According to the boxer profile, in which city was Qais Ashfaq born?

* _PAGE_:

§

Qais Ashfaq

Personal information
- Nationality: British
- Born: 10 March 1993 (age 33) Leeds, England
- Height: 1.70 m (5 ft 7 in)
- Weight: Super bantamweight; Featherweight; Super featherweight;

Boxing career
- Stance: Southpaw

Boxing record
- Total fights: 18
- Wins: 13
- Win by KO: 5
- Losses: 4
- Draws: 1

Medal record
Men's amateur boxing
Representing Great Britain
European Championships
| Silver medal – second place | 2015 Samokov | Bantamweight |
European Games
| Bronze medal – third place | 2015 Baku | Bantamweight |
Representing England
Commonwealth Games
| Silver medal – second place | 2014 Glasgow | Bantamweight |
Commonwealth Youth Games
| Gold medal – first place | 2011 Isle of Man | Bantamweight |

= Qais Ashfaq =

British boxer (born 1993)

§

Stored items:
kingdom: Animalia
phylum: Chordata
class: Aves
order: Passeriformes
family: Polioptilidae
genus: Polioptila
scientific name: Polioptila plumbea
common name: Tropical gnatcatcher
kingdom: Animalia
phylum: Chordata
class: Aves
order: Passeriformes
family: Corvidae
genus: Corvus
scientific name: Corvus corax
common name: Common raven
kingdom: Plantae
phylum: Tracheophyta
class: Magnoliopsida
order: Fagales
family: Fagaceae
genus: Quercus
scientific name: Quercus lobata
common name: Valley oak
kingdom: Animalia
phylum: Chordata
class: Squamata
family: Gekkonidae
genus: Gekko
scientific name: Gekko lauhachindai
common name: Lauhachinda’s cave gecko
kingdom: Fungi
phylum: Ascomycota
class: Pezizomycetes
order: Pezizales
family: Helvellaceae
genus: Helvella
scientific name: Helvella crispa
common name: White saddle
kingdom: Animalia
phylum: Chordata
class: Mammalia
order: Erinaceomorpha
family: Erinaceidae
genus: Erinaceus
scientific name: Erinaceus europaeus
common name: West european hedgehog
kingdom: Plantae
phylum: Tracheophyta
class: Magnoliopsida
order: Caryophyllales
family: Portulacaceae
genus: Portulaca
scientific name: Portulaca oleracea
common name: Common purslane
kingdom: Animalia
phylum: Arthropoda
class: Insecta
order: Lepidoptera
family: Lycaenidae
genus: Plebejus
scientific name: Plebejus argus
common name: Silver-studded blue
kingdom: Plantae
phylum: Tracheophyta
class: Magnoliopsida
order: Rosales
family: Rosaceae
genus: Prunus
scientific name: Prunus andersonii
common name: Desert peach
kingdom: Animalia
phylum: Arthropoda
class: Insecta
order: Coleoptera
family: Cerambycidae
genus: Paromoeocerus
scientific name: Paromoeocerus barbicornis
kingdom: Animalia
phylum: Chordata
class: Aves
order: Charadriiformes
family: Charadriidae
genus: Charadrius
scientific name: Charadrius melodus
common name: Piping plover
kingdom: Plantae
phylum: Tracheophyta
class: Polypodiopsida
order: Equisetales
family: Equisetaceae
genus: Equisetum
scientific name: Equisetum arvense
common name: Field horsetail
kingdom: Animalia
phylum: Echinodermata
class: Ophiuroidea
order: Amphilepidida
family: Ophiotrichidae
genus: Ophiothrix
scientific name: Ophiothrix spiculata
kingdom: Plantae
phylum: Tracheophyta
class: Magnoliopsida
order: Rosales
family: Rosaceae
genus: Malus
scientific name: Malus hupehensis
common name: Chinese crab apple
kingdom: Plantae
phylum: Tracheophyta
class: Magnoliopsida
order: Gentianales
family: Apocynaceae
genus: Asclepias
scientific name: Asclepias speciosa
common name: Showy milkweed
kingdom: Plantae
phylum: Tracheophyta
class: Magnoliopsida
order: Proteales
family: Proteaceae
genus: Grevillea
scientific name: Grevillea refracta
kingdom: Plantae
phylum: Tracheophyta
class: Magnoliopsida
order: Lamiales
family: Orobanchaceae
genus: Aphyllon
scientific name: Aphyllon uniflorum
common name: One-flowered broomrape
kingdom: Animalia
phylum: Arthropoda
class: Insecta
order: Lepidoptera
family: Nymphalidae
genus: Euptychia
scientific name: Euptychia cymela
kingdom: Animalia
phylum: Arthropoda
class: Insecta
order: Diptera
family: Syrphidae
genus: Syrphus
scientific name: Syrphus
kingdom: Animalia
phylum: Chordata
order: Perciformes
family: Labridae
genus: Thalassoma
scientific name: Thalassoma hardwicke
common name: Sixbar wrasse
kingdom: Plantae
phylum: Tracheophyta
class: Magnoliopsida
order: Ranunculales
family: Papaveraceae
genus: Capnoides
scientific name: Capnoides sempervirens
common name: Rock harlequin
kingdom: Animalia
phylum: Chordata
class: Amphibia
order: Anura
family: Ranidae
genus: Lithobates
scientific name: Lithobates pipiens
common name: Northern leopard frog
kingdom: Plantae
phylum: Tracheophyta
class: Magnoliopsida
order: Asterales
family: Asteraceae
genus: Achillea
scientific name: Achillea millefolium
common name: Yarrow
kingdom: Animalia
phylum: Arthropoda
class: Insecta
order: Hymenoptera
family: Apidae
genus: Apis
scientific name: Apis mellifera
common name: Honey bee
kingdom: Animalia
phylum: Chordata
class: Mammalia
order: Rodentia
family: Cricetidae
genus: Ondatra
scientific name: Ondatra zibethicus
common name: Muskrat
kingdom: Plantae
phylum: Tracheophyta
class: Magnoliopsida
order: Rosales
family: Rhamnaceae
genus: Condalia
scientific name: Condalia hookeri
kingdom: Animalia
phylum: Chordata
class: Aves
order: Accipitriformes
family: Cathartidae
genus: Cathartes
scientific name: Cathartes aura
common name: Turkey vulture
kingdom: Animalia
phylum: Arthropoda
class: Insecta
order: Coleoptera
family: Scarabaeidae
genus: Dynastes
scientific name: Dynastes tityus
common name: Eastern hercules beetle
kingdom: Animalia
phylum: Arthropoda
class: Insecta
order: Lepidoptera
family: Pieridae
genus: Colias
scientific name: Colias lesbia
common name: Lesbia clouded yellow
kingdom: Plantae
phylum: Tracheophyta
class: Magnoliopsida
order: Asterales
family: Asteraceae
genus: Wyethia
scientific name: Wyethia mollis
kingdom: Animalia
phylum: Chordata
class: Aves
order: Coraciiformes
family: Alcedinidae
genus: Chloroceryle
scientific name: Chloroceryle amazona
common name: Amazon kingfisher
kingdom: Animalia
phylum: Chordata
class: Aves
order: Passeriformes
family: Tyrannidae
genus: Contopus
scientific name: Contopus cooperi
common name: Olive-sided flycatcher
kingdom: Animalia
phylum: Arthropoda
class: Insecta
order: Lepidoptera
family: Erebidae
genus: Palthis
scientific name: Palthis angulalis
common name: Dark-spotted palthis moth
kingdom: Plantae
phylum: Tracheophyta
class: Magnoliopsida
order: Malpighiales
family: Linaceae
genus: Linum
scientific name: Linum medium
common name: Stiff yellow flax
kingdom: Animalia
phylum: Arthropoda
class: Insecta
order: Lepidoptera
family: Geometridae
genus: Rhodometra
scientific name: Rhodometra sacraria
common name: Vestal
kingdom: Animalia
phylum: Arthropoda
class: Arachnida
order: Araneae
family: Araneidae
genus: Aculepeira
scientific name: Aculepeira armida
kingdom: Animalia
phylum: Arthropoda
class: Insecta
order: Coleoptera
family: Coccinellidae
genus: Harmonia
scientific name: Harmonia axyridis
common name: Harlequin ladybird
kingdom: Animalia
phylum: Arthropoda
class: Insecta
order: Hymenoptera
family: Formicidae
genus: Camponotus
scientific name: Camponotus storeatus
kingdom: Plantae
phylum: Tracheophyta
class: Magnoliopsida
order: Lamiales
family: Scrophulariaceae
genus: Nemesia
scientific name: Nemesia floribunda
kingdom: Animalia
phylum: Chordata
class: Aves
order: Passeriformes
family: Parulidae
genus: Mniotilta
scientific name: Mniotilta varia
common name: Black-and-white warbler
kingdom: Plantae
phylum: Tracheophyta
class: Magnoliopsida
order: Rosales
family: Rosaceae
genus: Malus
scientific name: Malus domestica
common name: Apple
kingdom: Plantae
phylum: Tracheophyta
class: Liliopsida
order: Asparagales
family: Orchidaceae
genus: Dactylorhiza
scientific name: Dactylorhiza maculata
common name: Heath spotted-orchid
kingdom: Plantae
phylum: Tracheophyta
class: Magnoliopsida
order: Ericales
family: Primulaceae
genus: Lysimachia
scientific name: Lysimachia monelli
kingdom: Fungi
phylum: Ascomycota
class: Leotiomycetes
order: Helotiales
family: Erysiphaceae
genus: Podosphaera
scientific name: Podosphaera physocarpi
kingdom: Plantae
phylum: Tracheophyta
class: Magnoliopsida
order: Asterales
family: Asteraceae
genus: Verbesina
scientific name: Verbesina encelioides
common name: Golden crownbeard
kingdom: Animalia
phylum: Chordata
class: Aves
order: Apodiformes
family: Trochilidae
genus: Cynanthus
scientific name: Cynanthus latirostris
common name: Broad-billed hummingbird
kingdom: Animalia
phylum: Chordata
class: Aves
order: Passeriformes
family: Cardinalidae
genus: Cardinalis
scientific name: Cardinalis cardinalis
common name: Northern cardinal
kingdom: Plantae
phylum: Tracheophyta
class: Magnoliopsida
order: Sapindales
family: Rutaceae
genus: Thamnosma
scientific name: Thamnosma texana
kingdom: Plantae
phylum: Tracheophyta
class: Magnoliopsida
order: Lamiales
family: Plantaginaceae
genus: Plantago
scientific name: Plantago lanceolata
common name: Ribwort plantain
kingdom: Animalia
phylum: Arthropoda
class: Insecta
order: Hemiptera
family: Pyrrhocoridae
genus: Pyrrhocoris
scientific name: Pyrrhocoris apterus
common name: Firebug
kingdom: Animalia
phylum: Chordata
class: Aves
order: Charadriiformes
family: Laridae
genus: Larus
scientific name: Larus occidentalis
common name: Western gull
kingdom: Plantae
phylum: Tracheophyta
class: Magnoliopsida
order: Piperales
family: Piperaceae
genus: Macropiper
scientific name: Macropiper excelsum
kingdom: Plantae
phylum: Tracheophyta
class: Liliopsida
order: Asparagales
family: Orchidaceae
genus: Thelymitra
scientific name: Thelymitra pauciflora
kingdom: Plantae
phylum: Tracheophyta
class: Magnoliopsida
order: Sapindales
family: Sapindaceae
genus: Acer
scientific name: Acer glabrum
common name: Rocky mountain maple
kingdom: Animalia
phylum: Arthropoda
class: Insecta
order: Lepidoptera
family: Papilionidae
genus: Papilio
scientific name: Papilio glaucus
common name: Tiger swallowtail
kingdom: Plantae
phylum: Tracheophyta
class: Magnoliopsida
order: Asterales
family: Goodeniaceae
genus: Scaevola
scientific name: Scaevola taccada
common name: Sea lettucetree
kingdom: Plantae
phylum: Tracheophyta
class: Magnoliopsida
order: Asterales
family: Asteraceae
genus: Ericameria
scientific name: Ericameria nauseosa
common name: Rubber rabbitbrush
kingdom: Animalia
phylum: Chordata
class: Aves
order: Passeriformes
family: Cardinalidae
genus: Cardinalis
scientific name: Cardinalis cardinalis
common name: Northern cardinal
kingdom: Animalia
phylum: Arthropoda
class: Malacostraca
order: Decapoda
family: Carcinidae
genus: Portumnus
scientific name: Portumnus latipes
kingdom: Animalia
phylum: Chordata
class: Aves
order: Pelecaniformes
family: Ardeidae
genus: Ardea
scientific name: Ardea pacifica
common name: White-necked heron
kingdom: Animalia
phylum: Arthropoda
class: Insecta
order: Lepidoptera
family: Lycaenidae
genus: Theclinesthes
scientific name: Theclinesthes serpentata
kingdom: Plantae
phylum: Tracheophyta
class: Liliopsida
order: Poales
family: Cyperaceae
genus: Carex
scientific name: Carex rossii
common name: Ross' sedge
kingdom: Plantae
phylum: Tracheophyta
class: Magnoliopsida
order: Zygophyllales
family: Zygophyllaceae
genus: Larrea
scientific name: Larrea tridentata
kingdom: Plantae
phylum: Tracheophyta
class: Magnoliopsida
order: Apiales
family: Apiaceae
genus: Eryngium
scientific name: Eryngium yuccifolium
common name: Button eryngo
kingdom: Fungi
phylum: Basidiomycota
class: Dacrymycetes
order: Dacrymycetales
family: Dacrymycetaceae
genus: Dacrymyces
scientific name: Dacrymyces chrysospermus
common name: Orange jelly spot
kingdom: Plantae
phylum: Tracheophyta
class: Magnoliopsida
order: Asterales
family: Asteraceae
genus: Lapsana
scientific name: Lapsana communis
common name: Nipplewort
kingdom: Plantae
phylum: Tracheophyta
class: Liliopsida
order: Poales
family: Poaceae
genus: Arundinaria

§

* _RESPONSE_: Leeds, England